I was ordering some pre-tempered powdered cocoa butter for chocolate making, as one does to help seed the right type of crystal formation, while wondering how summertime temps in transit might effect what I was buying it for… Well I guessed I’d find out.
The baking supplier dangled a half pound of hazelnut praline on my screen, and it wasn’t going to cost me any extra on the shipping so hey why not.
When it came it said 50% hazelnuts and it was sweeter than I would have made it. Y’know, all I had to do was throw toasted no-skins-on hazelnuts in the food processor and an equal amount of sugar (or less, for us) and then I wouldn’t have had to work all the oils back through the heavy substance of the stuff. Done. Gotta admit that is tasty, though. Into the fridge with you.

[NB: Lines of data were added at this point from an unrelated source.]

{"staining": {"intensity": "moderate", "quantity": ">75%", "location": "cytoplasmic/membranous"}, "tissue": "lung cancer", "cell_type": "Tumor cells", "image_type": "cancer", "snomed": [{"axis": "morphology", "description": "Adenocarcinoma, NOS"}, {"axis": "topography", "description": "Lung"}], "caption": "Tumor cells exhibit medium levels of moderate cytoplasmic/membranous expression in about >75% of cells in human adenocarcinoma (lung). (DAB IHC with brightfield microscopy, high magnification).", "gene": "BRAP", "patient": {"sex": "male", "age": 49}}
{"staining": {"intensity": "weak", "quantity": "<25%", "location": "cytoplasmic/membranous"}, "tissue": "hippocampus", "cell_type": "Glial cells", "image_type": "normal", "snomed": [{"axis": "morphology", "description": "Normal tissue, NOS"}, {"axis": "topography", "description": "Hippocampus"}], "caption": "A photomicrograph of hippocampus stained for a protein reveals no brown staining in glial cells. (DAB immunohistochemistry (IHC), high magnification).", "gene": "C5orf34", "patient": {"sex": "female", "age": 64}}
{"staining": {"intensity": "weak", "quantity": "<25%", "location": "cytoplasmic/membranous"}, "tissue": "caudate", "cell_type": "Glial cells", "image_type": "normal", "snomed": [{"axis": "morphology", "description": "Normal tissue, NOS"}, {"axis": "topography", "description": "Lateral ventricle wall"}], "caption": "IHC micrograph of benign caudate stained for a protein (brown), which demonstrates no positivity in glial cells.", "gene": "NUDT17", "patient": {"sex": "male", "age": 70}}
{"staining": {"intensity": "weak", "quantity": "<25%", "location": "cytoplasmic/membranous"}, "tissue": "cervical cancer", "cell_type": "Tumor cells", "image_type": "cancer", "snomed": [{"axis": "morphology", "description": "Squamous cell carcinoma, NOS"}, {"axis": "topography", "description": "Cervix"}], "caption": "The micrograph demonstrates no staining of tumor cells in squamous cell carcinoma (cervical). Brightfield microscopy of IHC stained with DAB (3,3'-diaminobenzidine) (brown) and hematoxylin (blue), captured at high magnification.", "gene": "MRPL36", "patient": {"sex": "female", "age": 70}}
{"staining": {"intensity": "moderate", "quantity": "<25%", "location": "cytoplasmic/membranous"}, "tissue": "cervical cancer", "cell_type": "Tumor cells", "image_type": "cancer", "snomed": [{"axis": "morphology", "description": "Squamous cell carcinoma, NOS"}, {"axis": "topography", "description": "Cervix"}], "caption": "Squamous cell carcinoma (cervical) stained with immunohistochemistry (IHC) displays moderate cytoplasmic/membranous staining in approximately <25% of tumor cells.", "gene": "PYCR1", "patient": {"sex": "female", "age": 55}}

So here I was a few days later and there was this batch of homemade chocolate, quite dark. We’d just eaten a small lunch that definitely needed more to it.
I wondered…
So I nuked a little of that chocolate for 20, 30 seconds or so so it wouldn’t burn, just enough so that when I smashed it with a spoon it gave way and became stirrable.
And then stirred in a larger spoonful of that hazelnut praline.
And then folded a large number of raspberries in.
I got asked if I could go do that again? Please?
We didn’t quite eat the entire twelve ounces of raspberries but we came close.